VibeThinker-3B:小模型可验证推理前沿探索技术报告
阅读原文· arxiv.orgHuggingFace社区热门论文发布VibeThinker-3B技术报告。该3B参数模型基于Spectrum-to-Signal后训练范式,经课程监督微调、多域强化学习和离线知识蒸馏优化。在AIME26上得分94.3(借助claim-level test-time scaling提升至97.1),LiveCodeBench v6 Pass@1达80.2,最近LeetCode未见题接受率96.1%,性能匹敌DeepSeek V3.2、GLM-5、Gemini 3 Pro等更大旗舰模型。IFEval得分93.4,表明极端推理增强未损害指令可控性。论文提出参数压缩-覆盖假说。

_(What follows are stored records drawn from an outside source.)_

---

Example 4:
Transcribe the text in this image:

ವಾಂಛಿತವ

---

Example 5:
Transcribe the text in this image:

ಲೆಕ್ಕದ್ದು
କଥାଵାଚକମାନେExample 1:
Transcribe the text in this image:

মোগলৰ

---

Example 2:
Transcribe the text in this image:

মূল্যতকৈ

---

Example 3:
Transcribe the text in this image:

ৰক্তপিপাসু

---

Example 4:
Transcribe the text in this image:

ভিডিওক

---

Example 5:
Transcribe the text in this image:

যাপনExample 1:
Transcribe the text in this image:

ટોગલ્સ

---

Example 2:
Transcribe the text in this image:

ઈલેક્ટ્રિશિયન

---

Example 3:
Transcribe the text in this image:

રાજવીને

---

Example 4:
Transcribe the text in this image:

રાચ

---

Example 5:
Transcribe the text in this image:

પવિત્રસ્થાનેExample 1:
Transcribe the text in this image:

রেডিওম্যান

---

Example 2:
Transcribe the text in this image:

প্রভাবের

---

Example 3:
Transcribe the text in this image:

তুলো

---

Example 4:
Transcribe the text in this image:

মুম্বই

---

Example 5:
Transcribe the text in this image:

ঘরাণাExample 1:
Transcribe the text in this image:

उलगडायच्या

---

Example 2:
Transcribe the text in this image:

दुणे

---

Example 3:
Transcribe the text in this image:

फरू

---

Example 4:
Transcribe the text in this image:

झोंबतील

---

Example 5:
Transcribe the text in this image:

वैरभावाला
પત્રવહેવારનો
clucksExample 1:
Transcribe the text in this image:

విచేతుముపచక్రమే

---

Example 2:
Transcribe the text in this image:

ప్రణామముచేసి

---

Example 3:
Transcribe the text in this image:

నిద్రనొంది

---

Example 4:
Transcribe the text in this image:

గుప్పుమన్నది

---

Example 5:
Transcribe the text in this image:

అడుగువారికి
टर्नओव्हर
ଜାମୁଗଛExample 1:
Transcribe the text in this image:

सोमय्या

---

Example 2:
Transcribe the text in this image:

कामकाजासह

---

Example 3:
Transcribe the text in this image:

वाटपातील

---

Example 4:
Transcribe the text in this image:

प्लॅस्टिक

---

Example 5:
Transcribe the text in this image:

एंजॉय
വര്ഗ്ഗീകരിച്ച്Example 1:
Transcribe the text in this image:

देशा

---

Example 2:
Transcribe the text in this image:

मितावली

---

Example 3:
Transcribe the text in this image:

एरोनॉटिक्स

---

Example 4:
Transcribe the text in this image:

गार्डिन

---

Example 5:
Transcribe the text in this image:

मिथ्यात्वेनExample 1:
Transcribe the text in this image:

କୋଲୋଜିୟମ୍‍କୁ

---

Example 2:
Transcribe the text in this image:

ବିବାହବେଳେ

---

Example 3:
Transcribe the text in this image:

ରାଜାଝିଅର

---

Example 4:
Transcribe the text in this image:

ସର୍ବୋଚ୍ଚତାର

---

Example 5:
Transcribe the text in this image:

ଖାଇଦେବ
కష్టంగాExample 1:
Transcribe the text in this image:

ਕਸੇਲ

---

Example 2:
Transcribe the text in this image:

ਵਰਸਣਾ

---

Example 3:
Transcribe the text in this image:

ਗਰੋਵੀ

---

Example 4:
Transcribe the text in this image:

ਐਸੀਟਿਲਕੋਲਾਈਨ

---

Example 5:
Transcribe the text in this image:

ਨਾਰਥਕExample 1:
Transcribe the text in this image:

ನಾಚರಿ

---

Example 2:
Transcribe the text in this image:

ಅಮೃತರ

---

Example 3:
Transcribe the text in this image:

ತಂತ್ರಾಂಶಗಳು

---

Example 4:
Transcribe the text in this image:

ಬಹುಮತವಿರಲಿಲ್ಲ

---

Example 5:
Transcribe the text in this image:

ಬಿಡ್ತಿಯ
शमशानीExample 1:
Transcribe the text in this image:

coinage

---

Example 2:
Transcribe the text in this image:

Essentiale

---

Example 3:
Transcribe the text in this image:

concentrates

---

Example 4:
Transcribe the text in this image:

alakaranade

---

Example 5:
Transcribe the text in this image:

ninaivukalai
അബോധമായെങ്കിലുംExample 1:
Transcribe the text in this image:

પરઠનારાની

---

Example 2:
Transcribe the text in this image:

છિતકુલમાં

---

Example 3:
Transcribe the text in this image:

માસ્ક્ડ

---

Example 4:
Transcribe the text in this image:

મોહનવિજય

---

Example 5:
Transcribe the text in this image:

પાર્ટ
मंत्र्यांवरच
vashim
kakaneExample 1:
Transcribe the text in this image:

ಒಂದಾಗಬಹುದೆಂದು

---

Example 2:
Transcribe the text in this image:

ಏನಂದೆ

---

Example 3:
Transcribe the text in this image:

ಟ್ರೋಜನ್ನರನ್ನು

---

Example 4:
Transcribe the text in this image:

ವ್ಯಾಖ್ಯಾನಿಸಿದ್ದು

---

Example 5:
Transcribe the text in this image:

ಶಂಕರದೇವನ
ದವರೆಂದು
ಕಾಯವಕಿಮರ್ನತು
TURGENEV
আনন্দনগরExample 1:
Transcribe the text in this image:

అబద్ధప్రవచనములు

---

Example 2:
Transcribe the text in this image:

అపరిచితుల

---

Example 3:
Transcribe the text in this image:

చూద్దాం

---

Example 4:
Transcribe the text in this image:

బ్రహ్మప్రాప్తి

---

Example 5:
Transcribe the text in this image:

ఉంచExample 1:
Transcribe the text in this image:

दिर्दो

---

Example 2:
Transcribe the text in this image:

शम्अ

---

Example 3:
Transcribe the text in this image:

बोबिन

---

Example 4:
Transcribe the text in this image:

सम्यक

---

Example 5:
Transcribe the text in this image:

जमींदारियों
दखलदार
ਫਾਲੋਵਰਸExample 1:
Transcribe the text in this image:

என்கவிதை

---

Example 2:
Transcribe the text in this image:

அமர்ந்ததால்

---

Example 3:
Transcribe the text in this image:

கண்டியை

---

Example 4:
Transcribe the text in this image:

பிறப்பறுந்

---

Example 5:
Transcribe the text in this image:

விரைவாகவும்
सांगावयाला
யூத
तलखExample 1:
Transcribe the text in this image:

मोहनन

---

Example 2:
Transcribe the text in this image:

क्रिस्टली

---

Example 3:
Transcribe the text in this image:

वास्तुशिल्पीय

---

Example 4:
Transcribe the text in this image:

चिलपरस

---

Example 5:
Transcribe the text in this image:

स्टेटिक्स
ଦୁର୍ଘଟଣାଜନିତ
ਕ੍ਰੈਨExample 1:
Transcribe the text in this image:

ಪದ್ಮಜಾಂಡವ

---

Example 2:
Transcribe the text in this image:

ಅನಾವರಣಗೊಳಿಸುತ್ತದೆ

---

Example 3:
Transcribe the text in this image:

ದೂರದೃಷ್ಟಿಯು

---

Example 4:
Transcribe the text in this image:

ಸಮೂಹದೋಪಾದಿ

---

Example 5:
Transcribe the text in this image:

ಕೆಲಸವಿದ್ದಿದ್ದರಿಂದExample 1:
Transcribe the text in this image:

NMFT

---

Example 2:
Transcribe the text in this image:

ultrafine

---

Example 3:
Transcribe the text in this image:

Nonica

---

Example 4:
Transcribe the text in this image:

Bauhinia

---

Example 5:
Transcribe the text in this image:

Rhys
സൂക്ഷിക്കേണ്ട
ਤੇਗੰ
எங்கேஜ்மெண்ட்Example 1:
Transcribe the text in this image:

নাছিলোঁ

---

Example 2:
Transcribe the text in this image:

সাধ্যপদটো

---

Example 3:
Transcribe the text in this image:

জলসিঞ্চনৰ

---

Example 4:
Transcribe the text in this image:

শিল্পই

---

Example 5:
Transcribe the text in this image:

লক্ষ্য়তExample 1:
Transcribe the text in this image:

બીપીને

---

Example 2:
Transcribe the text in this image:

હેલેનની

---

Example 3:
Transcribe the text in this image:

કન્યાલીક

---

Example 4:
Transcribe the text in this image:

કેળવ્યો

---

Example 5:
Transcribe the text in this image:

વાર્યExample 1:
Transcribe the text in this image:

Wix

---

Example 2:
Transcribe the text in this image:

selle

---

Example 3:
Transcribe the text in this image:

This technical report introduces VibeThinker-3B, a compact dense model with 3B parameters developed to investigate how far verifiable reasoning can be pushed within a strictly small-model regime. Building upon the Spectrum-to-Signal post-training paradigm, we systematically enhance the model through an optimized pipeline that includes curriculum-based supervised fine-tuning, multi-domain reinforcement learning, and offline self-distillation. Experimental evaluations demonstrate that VibeThinker-3B achieves frontier-level performance on highly demanding verifiable tasks. Specifically, it attains a score of 94.3 on AIME26 (improving to 97.1 with claim-level test-time scaling), an 80.2 Pass@1 on LiveCodeBench v6, and exhibits strong out-of-distribution generalization with a 96.1\% acceptance rate on recent unseen LeetCode contests. This effectively places it in the performance band of first-tier reasoning systems, matching or exceeding flagship models that are orders of magnitude larger, such as DeepSeek V3.2, GLM-5, and Gemini 3 Pro. Furthermore, a score of 93.4 on IFEval confirms that this extreme reasoning enhancement does not compromise strict instruction controllability. Extending our previous 1.5B work, these findings motivate the Parametric Compression-Coverage Hypothesis, which views verifiable reasoning as compressible into compact reasoning cores, while open-domain knowledge and general-purpose competence require broad parameter coverage over facts, concepts, and long-tail scenarios. This perspective suggests that compact models are not merely deployment-efficient substitutes, but a complementary path toward frontier-level performance in parameter-dense capability regimes.